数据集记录
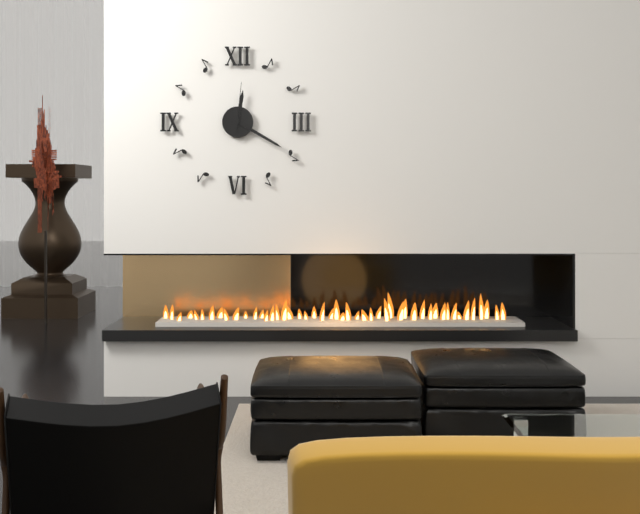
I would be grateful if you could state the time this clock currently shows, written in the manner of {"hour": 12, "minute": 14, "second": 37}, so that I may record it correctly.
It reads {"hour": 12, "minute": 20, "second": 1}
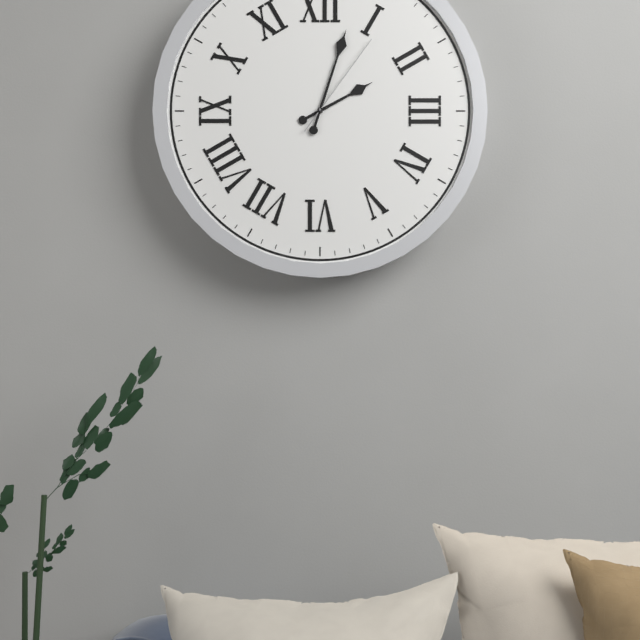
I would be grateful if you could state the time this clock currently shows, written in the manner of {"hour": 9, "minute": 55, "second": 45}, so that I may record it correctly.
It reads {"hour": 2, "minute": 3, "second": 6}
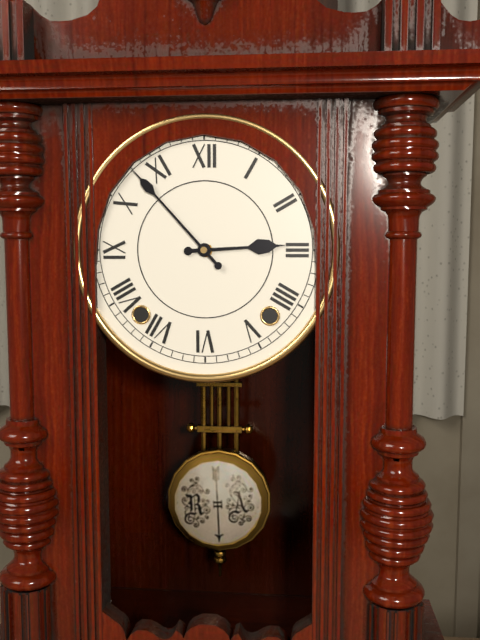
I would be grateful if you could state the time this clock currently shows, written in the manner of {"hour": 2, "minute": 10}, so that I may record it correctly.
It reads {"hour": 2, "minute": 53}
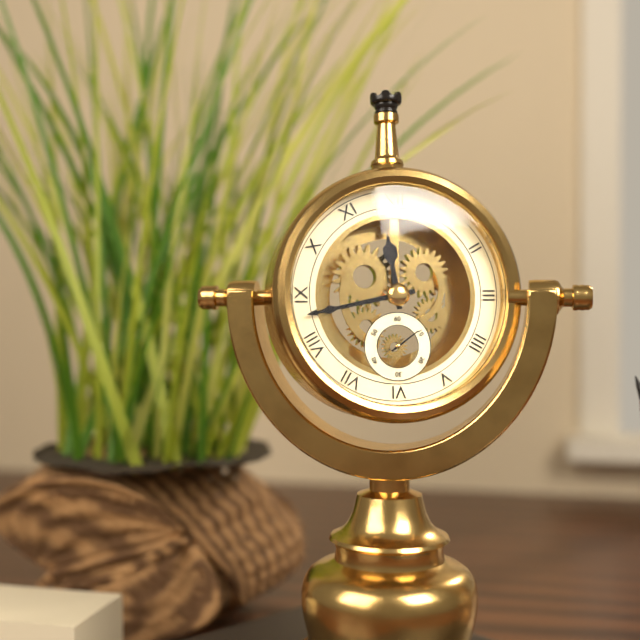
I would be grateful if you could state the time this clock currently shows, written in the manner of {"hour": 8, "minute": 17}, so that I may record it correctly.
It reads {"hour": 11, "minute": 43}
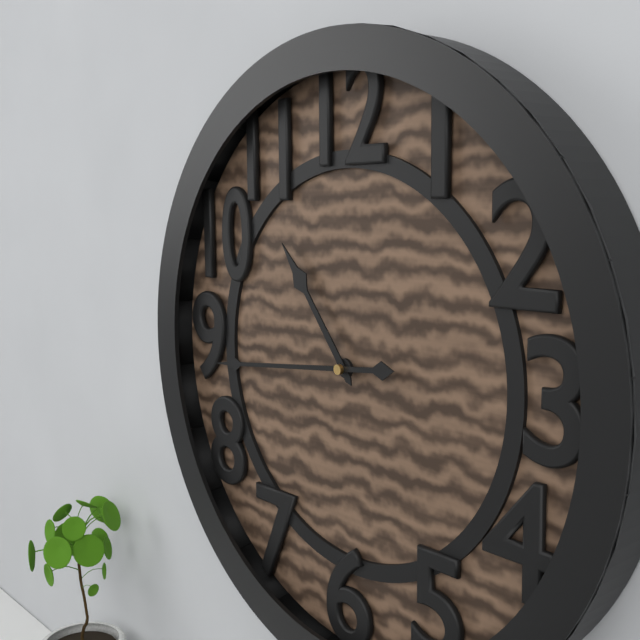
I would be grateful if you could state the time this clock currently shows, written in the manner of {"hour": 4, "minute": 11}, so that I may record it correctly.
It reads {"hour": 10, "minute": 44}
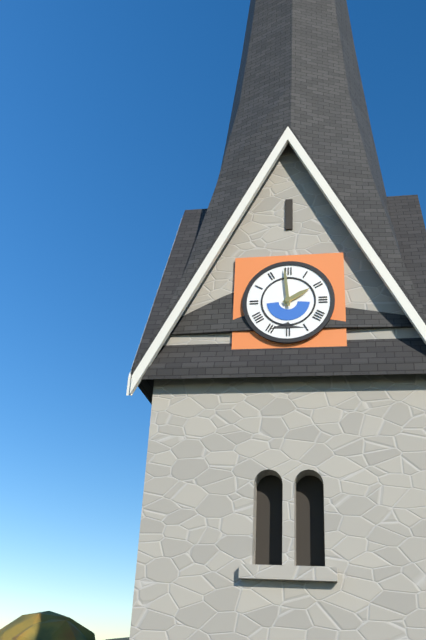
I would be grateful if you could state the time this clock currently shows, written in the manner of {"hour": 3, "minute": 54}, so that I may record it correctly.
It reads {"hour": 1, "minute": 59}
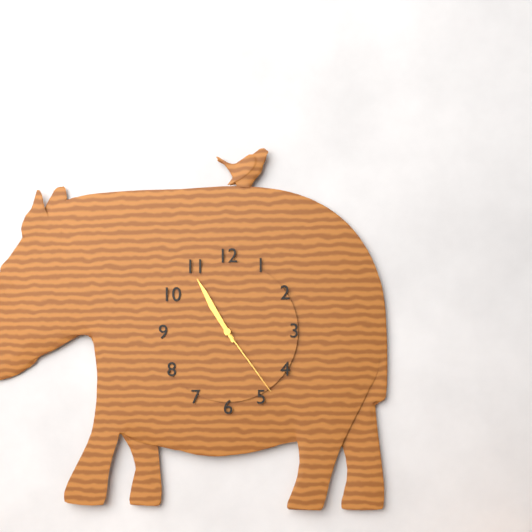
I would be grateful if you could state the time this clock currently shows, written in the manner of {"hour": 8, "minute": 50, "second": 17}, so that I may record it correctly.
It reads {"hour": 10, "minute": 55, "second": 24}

## 任务要求:
请把上面的全部记录一字不差地输出，答案中不要包含图片。

## 任务答案:
I would be grateful if you could state the time this clock currently shows, written in the manner of {"hour": 12, "minute": 14, "second": 37}, so that I may record it correctly.
It reads {"hour": 12, "minute": 20, "second": 1}
I would be grateful if you could state the time this clock currently shows, written in the manner of {"hour": 9, "minute": 55, "second": 45}, so that I may record it correctly.
It reads {"hour": 2, "minute": 3, "second": 6}
I would be grateful if you could state the time this clock currently shows, written in the manner of {"hour": 2, "minute": 10}, so that I may record it correctly.
It reads {"hour": 2, "minute": 53}
I would be grateful if you could state the time this clock currently shows, written in the manner of {"hour": 8, "minute": 17}, so that I may record it correctly.
It reads {"hour": 11, "minute": 43}
I would be grateful if you could state the time this clock currently shows, written in the manner of {"hour": 4, "minute": 11}, so that I may record it correctly.
It reads {"hour": 10, "minute": 44}
I would be grateful if you could state the time this clock currently shows, written in the manner of {"hour": 3, "minute": 54}, so that I may record it correctly.
It reads {"hour": 1, "minute": 59}
I would be grateful if you could state the time this clock currently shows, written in the manner of {"hour": 8, "minute": 50, "second": 17}, so that I may record it correctly.
It reads {"hour": 10, "minute": 55, "second": 24}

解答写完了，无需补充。